**Your assignment**
Reproduce every line of the records below word for word, in the same order.

(Dataset items)
-=-=-=-=-

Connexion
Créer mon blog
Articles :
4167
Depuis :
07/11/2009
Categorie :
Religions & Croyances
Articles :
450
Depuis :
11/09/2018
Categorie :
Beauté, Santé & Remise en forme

-=-=-=-=-

**Exercise output**
Connexion
Créer mon blog
Articles :
4167
Depuis :
07/11/2009
Categorie :
Religions & Croyances
Articles :
450
Depuis :
11/09/2018
Categorie :
Beauté, Santé & Remise en forme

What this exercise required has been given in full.